Ma Wen-Rui, Li Qian, Wang Qin, Cheng You-Wei, Nai Chang-Sheng, Wang Xin-Yu, Li Zheng, Wang Yang, Iqbal Javaid, Bourantas Christos V, Zhang Yao-Jun
Department of Cardiology, Xuzhou New Health Geriatric Hospital, No.281 North Zhongshan Road, Xuzhou, 221005, Jiangsu, P.R. China.
Department of Cardiology, Xuzhou Cancer Hospital, Xuzhou, Jiangsu, China.
Int J Cardiovasc Imaging. 2024 Oct 12. doi: 10.1007/s10554-024-03258-w.

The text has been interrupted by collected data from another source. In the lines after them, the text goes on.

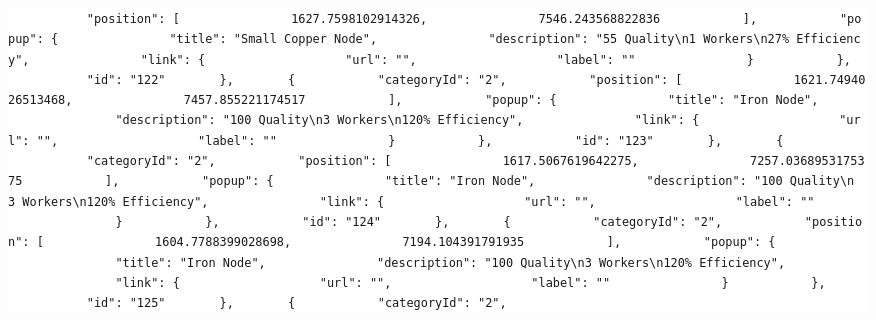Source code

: `           "position": [`
`               1627.7598102914326,`
`               7546.243568822836`
`           ],`
`           "popup": {`
`               "title": "Small Copper Node",`
`               "description": "55 Quality\n1 Workers\n27% Efficiency",`
`               "link": {`
`                   "url": "",`
`                   "label": ""`
`               }`
`           },`
`           "id": "122"`
`       },`
`       {`
`           "categoryId": "2",`
`           "position": [`
`               1621.7494026513468,`
`               7457.855221174517`
`           ],`
`           "popup": {`
`               "title": "Iron Node",`
`               "description": "100 Quality\n3 Workers\n120% Efficiency",`
`               "link": {`
`                   "url": "",`
`                   "label": ""`
`               }`
`           },`
`           "id": "123"`
`       },`
`       {`
`           "categoryId": "2",`
`           "position": [`
`               1617.5067619642275,`
`               7257.0368953175375`
`           ],`
`           "popup": {`
`               "title": "Iron Node",`
`               "description": "100 Quality\n3 Workers\n120% Efficiency",`
`               "link": {`
`                   "url": "",`
`                   "label": ""`
`               }`
`           },`
`           "id": "124"`
`       },`
`       {`
`           "categoryId": "2",`
`           "position": [`
`               1604.7788399028698,`
`               7194.104391791935`
`           ],`
`           "popup": {`
`               "title": "Iron Node",`
`               "description": "100 Quality\n3 Workers\n120% Efficiency",`
`               "link": {`
`                   "url": "",`
`                   "label": ""`
`               }`
`           },`
`           "id": "125"`
`       },`
`       {`
`           "categoryId": "2",`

Early vascular healing after drug-eluting stent (DES) implantation is associated with better outcomes and lower incidence of in-stent thrombosis. To examine vascular healing response in patients with non-ST elevation acute coronary syndrome (NSTE-ACS) undergoing percutaneous coronary intervention (PCI) guided by optical coherence tomography (OCT) versus angiography alone. Sixty patients were randomized 1:1:1 to OCT-guided PCI with 3-month OCT follow-up (O3 group, n = 20), angiography-guided PCI with 3-month OCT follow-up (A3 group, n = 20), or angiography-guided PCI with 6-month OCT follow-up (A6 group, n = 20). The primary endpoint was the proportion of covered struts at 3- or 6-month follow-up. The proportion of covered struts in the O3 group was significantly higher than in the A3 group (95.2% vs. 92.3%, p < 0.001), but lower than in the A6 group (95.2% vs. 97.4%, p < 0.001). The O3 group had a lower proportion of incomplete strut apposition (ISA) than the A3 group (0.46% vs. 0.76%, p = 0.006), and higher than the A6 group (0.46% vs. 0.27%, p = 0.018) at follow-up. The optimal cut-off value of ISA after implantation of DES for predicting stent coverage at 3 and 6-month follow-up was 200 μm and 308 μm, respectively. Only one patient experienced target lesion revascularization in the A3 group during a 3-year clinical follow-up. In patients with NSTE-ACS undergoing PCI with DES, OCT guidance achieved higher strut coverage compared with angiography guidance at 3-month follow-up. However, the difference in the strut coverage between the OCT-guided group and the angiography-guided group at 6 months indicates that the degree of endothelialization may be more time-dependent instead of invasive device guidance.
药物洗脱支架(DES)植入后的早期血管愈合与更好的预后及更低的支架内血栓形成发生率相关。为了研究在光学相干断层扫描(OCT)引导下与单纯血管造影引导下接受经皮冠状动脉介入治疗(PCI)的非ST段抬高型急性冠状动脉综合征(NSTE-ACS)患者的血管愈合反应。60例患者按1:1:1随机分为OCT引导下PCI并进行3个月OCT随访(O3组,n = 20)、血管造影引导下PCI并进行3个月OCT随访(A3组,n = 20)或血管造影引导下PCI并进行6个月OCT随访(A6组,n = 20)。主要终点是3个月或6个月随访时支架小梁覆盖的比例。O3组支架小梁覆盖比例显著高于A3组(95.2%对92.3%,p < 0.001), 但低于A6组(95.2%对97.4%,p < 0.001)。随访时,O3组不完全支架贴壁(ISA)比例低于A3组(0.46%对0.76%,p = 0.006),高于A6组(0.46%对0.27%,p = 0.018)。DES植入后,用于预测3个月和6个月随访时支架覆盖情况的ISA最佳截断值分别为200μm和308μm。在3年临床随访期间,A3组仅1例患者发生靶病变血运重建。在接受DES PCI的NSTE-ACS患者中,3个月随访时,OCT引导与血管造影引导相比实现了更高的支架小梁覆盖。然而,OCT引导组与血管造影引导组在6个月时支架小梁覆盖的差异表明,内皮化程度可能更多地依赖时间而非有创设备引导。